Esse desequilíbrio é causado principalmente pelas regras dos servidores públicos e dos trabalhadores rurais. No campo, a soma das contribuições totaliza 2% da arrecadação. Em contrapartida, o setor responde por 22,5% das despesas e concentra um terço dos beneficiários.
O desajuste também é expressivo entre os militares. Os 359 mil servidores das Forças Armadas contribuíram com R$ 2,6 bilhões no ano passado. Essa receita ficou longe dos R$ 35 bilhões necessários para pagar aposentadorias e pensões de 296 mil beneficiários. A diferença corresponde a 44% do déficit da Previdência do funcionalismo federal, embora os militares correspondam a 30% dos beneficiários.
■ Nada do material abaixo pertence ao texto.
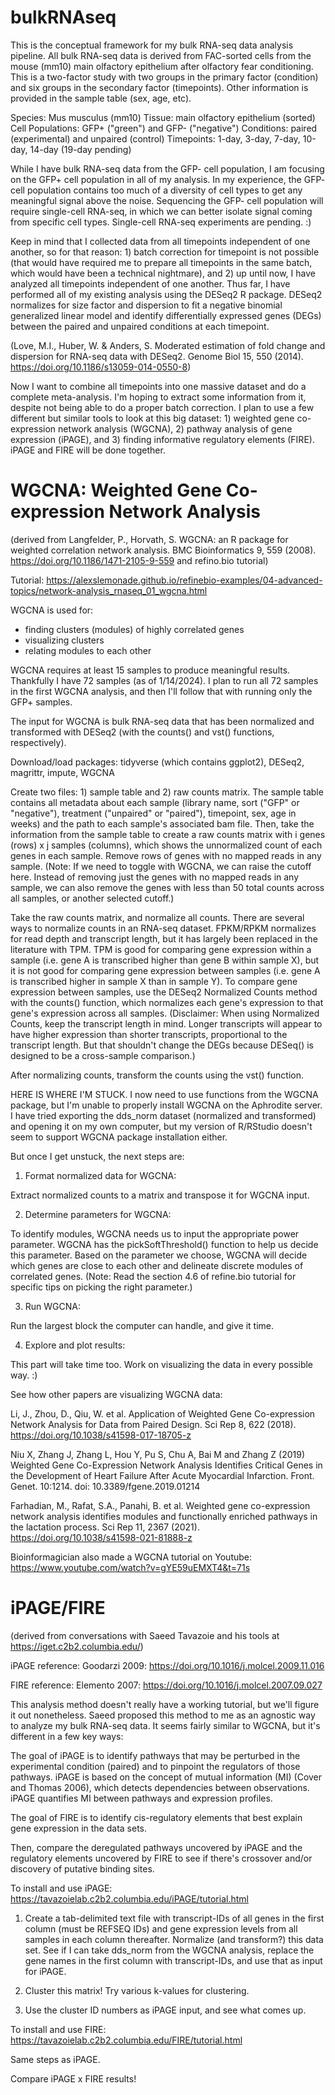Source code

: # bulkRNAseq

This is the conceptual framework for my bulk RNA-seq data analysis pipeline. All bulk RNA-seq data is derived from FAC-sorted cells from the mouse (mm10) main olfactory epithelium after olfactory fear conditioning. This is a two-factor study with two groups in the primary factor (condition) and six groups in the secondary factor (timepoints). Other information is provided in the sample table (sex, age, etc). 

Species: Mus musculus (mm10) 
Tissue: main olfactory epithelium (sorted)
Cell Populations: GFP+ ("green") and GFP- ("negative") 
Conditions: paired (experimental) and unpaired (control) 
Timepoints: 1-day, 3-day, 7-day, 10-day, 14-day (19-day pending) 

While I have bulk RNA-seq data from the GFP- cell population, I am focusing on the GFP+ cell population in all of my analysis. In my experience, the GFP- cell population contains too much of a diversity of cell types to get any meaningful signal above the noise. Sequencing the GFP- cell population will require single-cell RNA-seq, in which we can better isolate signal coming from specific cell types. Single-cell RNA-seq experiments are pending. :) 

Keep in mind that I collected data from all timepoints independent of one another, so for that reason: 1) batch correction for timepoint is not possible (that would have required me to prepare all timepoints in the same batch, which would have been a technical nightmare), and 2) up until now, I have analyzed all timepoints independent of one another. Thus far, I have performed all of my existing analysis using the DESeq2 R package. DESeq2 normalizes for size factor and dispersion to fit a negative binomial generalized linear model and identify differentially expressed genes (DEGs) between the paired and unpaired conditions at each timepoint. 

(Love, M.I., Huber, W. & Anders, S. Moderated estimation of fold change and dispersion for RNA-seq data with DESeq2. Genome Biol 15, 550 (2014). https://doi.org/10.1186/s13059-014-0550-8) 

Now I want to combine all timepoints into one massive dataset and do a complete meta-analysis. I'm hoping to extract some information from it, despite not being able to do a proper batch correction. I plan to use a few different but similar tools to look at this big dataset: 1) weighted gene co-expression network analysis (WGCNA), 2) pathway analysis of gene expression (iPAGE), and 3) finding informative regulatory elements (FIRE). iPAGE and FIRE will be done together. 

# WGCNA: Weighted Gene Co-expression Network Analysis 

(derived from Langfelder, P., Horvath, S. WGCNA: an R package for weighted correlation network analysis. BMC Bioinformatics 9, 559 (2008). https://doi.org/10.1186/1471-2105-9-559 and refino.bio tutorial) 

Tutorial: https://alexslemonade.github.io/refinebio-examples/04-advanced-topics/network-analysis_rnaseq_01_wgcna.html 

WGCNA is used for: 

- finding clusters (modules) of highly correlated genes
- visualizing clusters 
- relating modules to each other 

WGCNA requires at least 15 samples to produce meaningful results. Thankfully I have 72 samples (as of 1/14/2024). I plan to run all 72 samples in the first WGCNA analysis, and then I'll follow that with running only the GFP+ samples. 

The input for WGCNA is bulk RNA-seq data that has been normalized and transformed with DESeq2 (with the counts() and vst() functions, respectively). 

Download/load packages: tidyverse (which contains ggplot2), DESeq2, magrittr, impute, WGCNA 

Create two files: 1) sample table and 2) raw counts matrix. The sample table contains all metadata about each sample (library name, sort ("GFP" or "negative"), treatment ("unpaired" or "paired"), timepoint, sex, age in weeks) and the path to each sample's associated bam file. Then, take the information from the sample table to create a raw counts matrix with i genes (rows) x j samples (columns), which shows the unnormalized count of each genes in each sample. Remove rows of genes with no mapped reads in any sample. (Note: If we need to toggle with WGCNA, we can raise the cutoff here. Instead of removing just the genes with no mapped reads in any sample, we can also remove the genes with less than 50 total counts across all samples, or another selected cutoff.) 

Take the raw counts matrix, and normalize all counts. There are several ways to normalize counts in an RNA-seq dataset. FPKM/RPKM normalizes for read depth and transcript length, but it has largely been replaced in the literature with TPM. TPM is good for comparing gene expression within a sample (i.e. gene A is transcribed higher than gene B within sample X), but it is not good for comparing gene expression between samples (i.e. gene A is transcribed higher in sample X than in sample Y). To compare gene expression between samples, use the DESeq2 Normalized Counts method with the counts() function, which normalizes each gene's expression to that gene's expression across all samples. (Disclaimer: When using Normalized Counts, keep the transcript length in mind. Longer transcripts will appear to have higher expression than shorter transcripts, proportional to the transcript length. But that shouldn't change the DEGs because DESeq() is designed to be a cross-sample comparison.) 

After normalizing counts, transform the counts using the vst() function. 

HERE IS WHERE I'M STUCK. I now need to use functions from the WGCNA package, but I'm unable to properly install WGCNA on the Aphrodite server. I have tried exporting the dds_norm dataset (normalized and transformed) and opening it on my own computer, but my version of R/RStudio doesn't seem to support WGCNA package installation either. 

But once I get unstuck, the next steps are: 

1) Format normalized data for WGCNA:

Extract normalized counts to a matrix and transpose it for WGCNA input. 

2) Determine parameters for WGCNA:

To identify modules, WGCNA needs us to input the appropriate power parameter. WGCNA has the pickSoftThreshold() function to help us decide this parameter. Based on the parameter we choose, WGCNA will decide which genes are close to each other and delineate discrete modules of correlated genes. (Note: Read the section 4.6 of refine.bio tutorial for specific tips on picking the right parameter.) 

3) Run WGCNA:

Run the largest block the computer can handle, and give it time. 

4) Explore and plot results:

This part will take time too. Work on visualizing the data in every possible way. :) 

See how other papers are visualizing WGCNA data: 

Li, J., Zhou, D., Qiu, W. et al. Application of Weighted Gene Co-expression Network Analysis for Data from Paired Design. Sci Rep 8, 622 (2018). https://doi.org/10.1038/s41598-017-18705-z

Niu X, Zhang J, Zhang L, Hou Y, Pu S, Chu A, Bai M and Zhang Z (2019) Weighted Gene Co-Expression Network Analysis Identifies Critical Genes in the Development of Heart Failure After Acute Myocardial Infarction. Front. Genet. 10:1214. doi: 10.3389/fgene.2019.01214 

Farhadian, M., Rafat, S.A., Panahi, B. et al. Weighted gene co-expression network analysis identifies modules and functionally enriched pathways in the lactation process. Sci Rep 11, 2367 (2021). https://doi.org/10.1038/s41598-021-81888-z 

Bioinformagician also made a WGCNA tutorial on Youtube: https://www.youtube.com/watch?v=gYE59uEMXT4&t=71s 

# iPAGE/FIRE 

(derived from conversations with Saeed Tavazoie and his tools at https://iget.c2b2.columbia.edu/) 

iPAGE reference: Goodarzi 2009: https://doi.org/10.1016/j.molcel.2009.11.016

FIRE reference: Elemento 2007: https://doi.org/10.1016/j.molcel.2007.09.027 

This analysis method doesn't really have a working tutorial, but we'll figure it out nonetheless. Saeed proposed this method to me as an agnostic way to analyze my bulk RNA-seq data. It seems fairly similar to WGCNA, but it's different in a few key ways: 

The goal of iPAGE is to identify pathways that may be perturbed in the experimental condition (paired) and to pinpoint the regulators of those pathways. iPAGE is based on the concept of mutual information (MI) (Cover and Thomas 2006), which detects dependencies between observations. iPAGE quantifies MI between pathways and expression profiles. 

The goal of FIRE is to identify cis-regulatory elements that best explain gene expression in the data sets. 

Then, compare the deregulated pathways uncovered by iPAGE and the regulatory elements uncovered by FIRE to see if there's crossover and/or discovery of putative binding sites. 

To install and use iPAGE: https://tavazoielab.c2b2.columbia.edu/iPAGE/tutorial.html 

1) Create a tab-delimited text file with transcript-IDs of all genes in the first column (must be REFSEQ IDs) and gene expression levels from all samples in each column thereafter. Normalize (and transform?) this data set. See if I can take dds_norm from the WGCNA analysis, replace the gene names in the first column with transcript-IDs, and use that as input for iPAGE. 

2) Cluster this matrix! Try various k-values for clustering.

3) Use the cluster ID numbers as iPAGE input, and see what comes up. 

To install and use FIRE: https://tavazoielab.c2b2.columbia.edu/FIRE/tutorial.html 

Same steps as iPAGE. 

Compare iPAGE x FIRE results! 
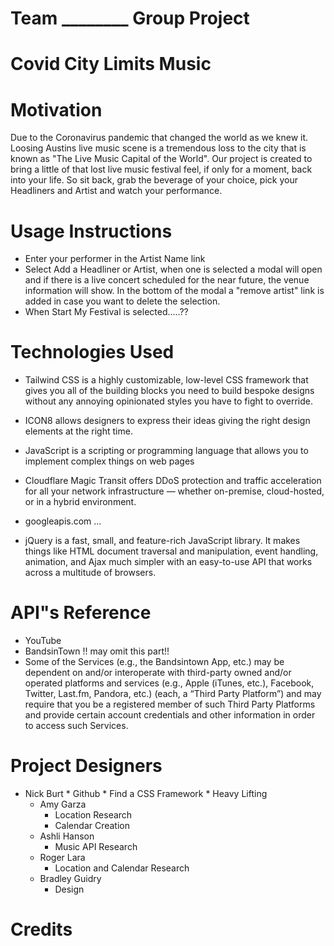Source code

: # Team ________ Group Project 

# Covid City Limits Music

# Motivation 
Due to the Coronavirus pandemic that changed the world as we knew it. Loosing Austins live music scene is a tremendous loss to the city that is known as "The Live Music Capital of the World". Our project is created to bring a little of that lost live music festival feel, if only for a moment, back into your life. So sit back, grab the beverage of your choice, pick your Headliners and Artist and watch your performance.

# Usage Instructions
* Enter your performer in the Artist Name link
* Select Add a Headliner or Artist, when one is selected a modal will open and if there is a live  concert scheduled for the near future, the venue information will show. In the bottom of the modal a "remove artist" link is added in case you want to delete the selection.
* When Start My Festival is selected.....?? 

# Technologies Used
* Tailwind CSS is a highly customizable, low-level CSS framework that gives you all of the building blocks you need to build bespoke designs without any annoying opinionated styles you have to fight to override.

* ICON8 allows designers to express their ideas giving the right design elements at the right time.

* JavaScript is a scripting or programming language that allows you to implement complex things on web pages 

* Cloudflare Magic Transit offers DDoS protection and traffic acceleration for all your network infrastructure — whether on-premise, cloud-hosted, or in a hybrid environment.

* googleapis.com ...

*  jQuery is a fast, small, and feature-rich JavaScript library. It makes things like HTML document traversal and manipulation, event handling, animation, and Ajax much simpler with an easy-to-use API that works across a multitude of browsers.

# API"s Reference 
* YouTube
* BandsinTown
!! may omit this part!!
* Some of the Services (e.g., the Bandsintown App, etc.) may be dependent on and/or interoperate with third-party owned and/or operated platforms and services (e.g., Apple (iTunes, etc.), Facebook, Twitter, Last.fm, Pandora, etc.) (each, a “Third Party Platform”) and may require that you be a registered member of such Third Party Platforms and provide certain account credentials and other information in order to access such Services. 

# Project Designers
 * Nick Burt
        * Github
        * Find a CSS Framework
        * Heavy Lifting
    * Amy Garza
        * Location Research
        * Calendar Creation
    * Ashli Hanson
        * Music API Research
    * Roger Lara
        * Location and Calendar Research
    * Bradley Guidry
        * Design

# Credits











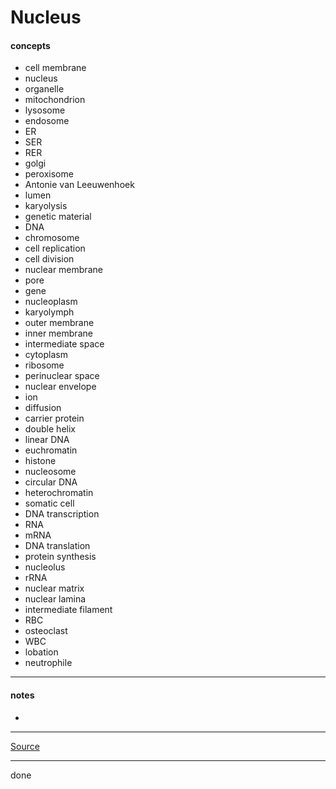 # Nucleus

#### concepts

- cell membrane
- nucleus
- organelle
- mitochondrion
- lysosome
- endosome
- ER
- SER
- RER
- golgi
- peroxisome
- Antonie van Leeuwenhoek
- lumen
- karyolysis
- genetic material
- DNA
- chromosome
- cell replication
- cell division
- nuclear membrane
- pore
- gene
- nucleoplasm
- karyolymph
- outer membrane
- inner membrane
- intermediate space
- cytoplasm
- ribosome
- perinuclear space
- nuclear envelope
- ion
- diffusion
- carrier protein
- double helix
- linear DNA
- euchromatin
- histone
- nucleosome
- circular DNA
- heterochromatin
- somatic cell
- DNA transcription
- RNA
- mRNA
- DNA translation
- protein synthesis
- nucleolus
- rRNA
- nuclear matrix
- nuclear lamina
- intermediate filament
- RBC
- osteoclast
- WBC
- lobation
- neutrophile

***

#### notes

-

***

[Source](https://youtu.be/EmlJOvDawXI)

***

done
Além disso, o governo alterou a proposta de reforma para agradar militares e permitir que eles acumulem aposentadorias e pensões. O texto original proibia o acúmulo a todos os regimes. Na versão entregue ao Congresso, militares, bombeiros e policiais militares ficaram de fora.
A categoria ostenta o maior déficit per capita (por pessoa) de todo o sistema. Para quitar as aposentadorias militares, faltou R$ 109 mil por servidor no ano passado. Entre os servidores civis, a diferença é de R$ 58 mil e, na iniciativa privada (urbano e rural), de R$ 3,4 mil.
– Estranhei a ausência das Forças Armadas na reforma. Não tem sentido algum alterar as regras de todos os outros setores e não mexer na Previdência mais cara de todas – diz o ex-secretário de políticas de previdência social e consultor de orçamento da Câmara, Leonardo Rolim.
Incomodado com as críticas, o ministro da Defesa, Raul Jungmann, negou que há privilégios.
– Teria se os militares ficassem fora, mas não vão ficar. Estão prontos para dar a sua contribuição de acordo com as suas singularidades – reagiu Jungmann.
No setor privado, até o ano passado os trabalhadores urbanos vinham ajudando a diminuir o déficit (tinham superávit). Contudo, com a crise e o desemprego, a estimativa é de que 2016 feche R$ 40 bilhões no negativo.